3. ?criture automatique as an artistic strategy
A century ago, the surrealists put an artistic strategy called écriture automatique, spirit writing or psychography into practice. The idea was to create text and image from the unconscious, without intellectual control. This approach has a modern equivalent in the use of generative AI for art production. (The fact that one of the best-known text-to-image programs, DALL-E, is named not only after the lonely robot WALL-E but also after the most famous surrealist painter Salvador Dalí would appear to be no coincidence). Dalí saw himself as a medium, shifting the authorship of his art to his unconscious and his dreams. This did not diminish his influence as an artist. Ever since, avant-garde has no longer been the craftsmanship and personal expression of an artist but rather the idea and inspiration that is seen as the essence of an artwork.

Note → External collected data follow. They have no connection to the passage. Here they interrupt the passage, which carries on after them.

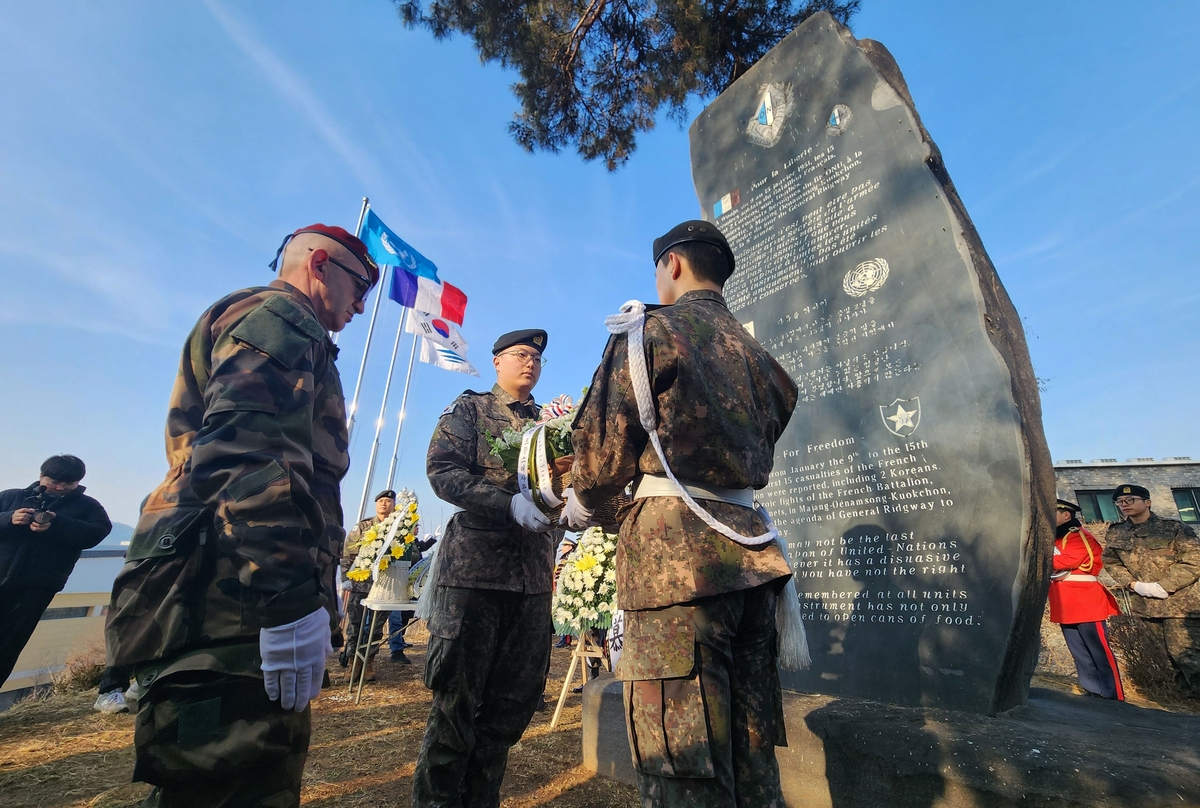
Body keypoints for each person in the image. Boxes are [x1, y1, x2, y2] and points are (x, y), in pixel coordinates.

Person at [105, 223, 379, 807]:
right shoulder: (281, 318)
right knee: (229, 785)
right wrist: (285, 603)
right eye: (361, 287)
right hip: (237, 597)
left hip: (232, 586)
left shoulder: (280, 326)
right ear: (320, 264)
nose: (361, 305)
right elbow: (248, 458)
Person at [566, 220, 798, 807]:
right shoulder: (762, 360)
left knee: (683, 760)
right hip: (752, 559)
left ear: (671, 265)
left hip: (677, 569)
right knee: (751, 758)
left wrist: (578, 502)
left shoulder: (651, 331)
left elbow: (599, 453)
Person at [413, 328, 560, 808]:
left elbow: (569, 480)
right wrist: (507, 505)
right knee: (455, 710)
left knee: (507, 714)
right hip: (474, 577)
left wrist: (570, 508)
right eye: (520, 354)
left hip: (532, 582)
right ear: (496, 361)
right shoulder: (471, 409)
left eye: (537, 357)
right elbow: (443, 472)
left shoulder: (552, 424)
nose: (530, 362)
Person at [0, 455, 112, 685]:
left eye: (69, 483)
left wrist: (56, 523)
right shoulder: (12, 497)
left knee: (9, 643)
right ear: (41, 476)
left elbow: (97, 532)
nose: (60, 487)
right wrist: (9, 519)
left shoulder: (87, 506)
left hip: (37, 586)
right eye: (54, 480)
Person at [1102, 484, 1200, 698]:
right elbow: (1110, 561)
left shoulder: (1173, 528)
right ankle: (1187, 704)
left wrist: (1163, 586)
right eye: (1120, 502)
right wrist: (1133, 584)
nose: (1125, 505)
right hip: (1146, 605)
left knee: (1187, 655)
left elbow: (1193, 560)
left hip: (1180, 604)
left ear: (1147, 502)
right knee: (1166, 658)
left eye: (1131, 500)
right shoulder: (1117, 532)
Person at [1049, 499, 1123, 700]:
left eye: (1054, 511)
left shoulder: (1078, 536)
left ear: (1067, 515)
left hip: (1085, 598)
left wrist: (1040, 557)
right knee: (1079, 650)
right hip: (1064, 599)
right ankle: (1092, 689)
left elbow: (1068, 560)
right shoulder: (1056, 538)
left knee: (1099, 650)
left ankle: (1112, 692)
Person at [343, 490, 398, 681]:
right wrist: (345, 578)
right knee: (355, 626)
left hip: (385, 586)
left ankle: (368, 664)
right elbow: (348, 553)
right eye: (381, 501)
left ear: (394, 505)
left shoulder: (399, 528)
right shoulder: (363, 526)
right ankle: (352, 663)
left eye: (388, 501)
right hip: (361, 585)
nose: (384, 504)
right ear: (376, 505)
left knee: (375, 629)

A similar approach is to be found with the Dadaists: at around the same time, they wanted to get rid of the creative gesture and the authorship of the artist. The means to that end was the “composition selon les lois du hasard”, i.e. compositions according to the laws of chance. A handful of cut-out shapes were thrown on the floor, and a decision was made as to whether it was an interesting composition – if not, the artist stepped in. Who wouldn’t recognise an analogue counterpart of today’s prompt engineering in this creative process? When we feed our AIs with commands and eagerly wait to see what comes out as a result, we are also composing according to the laws of chance. If we don’t like the result, we can change the input to achieve a better one. We correct chance, just like the Dadaists did.

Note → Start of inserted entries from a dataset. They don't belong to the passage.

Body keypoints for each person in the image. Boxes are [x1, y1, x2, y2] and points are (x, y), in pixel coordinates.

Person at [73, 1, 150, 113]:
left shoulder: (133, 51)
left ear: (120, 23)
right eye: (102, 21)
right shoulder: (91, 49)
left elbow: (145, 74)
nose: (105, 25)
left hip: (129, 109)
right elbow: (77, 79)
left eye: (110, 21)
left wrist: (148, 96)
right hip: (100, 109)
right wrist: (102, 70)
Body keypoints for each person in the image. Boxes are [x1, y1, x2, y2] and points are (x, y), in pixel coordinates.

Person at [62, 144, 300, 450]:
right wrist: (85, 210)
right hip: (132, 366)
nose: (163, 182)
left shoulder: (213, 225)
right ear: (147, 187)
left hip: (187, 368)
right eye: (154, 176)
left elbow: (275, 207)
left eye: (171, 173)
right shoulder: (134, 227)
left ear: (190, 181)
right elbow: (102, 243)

“Generative AI technologies not only revitalize various currents in art history but may also lead us to the threshold of a new era of art.”Adrian Christopher Notz
These considerations show that generative AI technologies not only take up and revitalise various currents in art history but may also lead us to the threshold of a new era of art – an era in which generative AI tools act not only as aids but as partners in the creative process and assist with the birth of previously unimaginable forms of creativity.
Today, AI is helping us to recognise patterns in almost all areas of knowledge and to extract meaning from them. In the future, this could also apply to the fine arts. We should therefore speak in terms of “artificial augmented creativity” – extended creativity that gives rise to new, contemporary avant-gardes. Just like photography did around two centuries ago.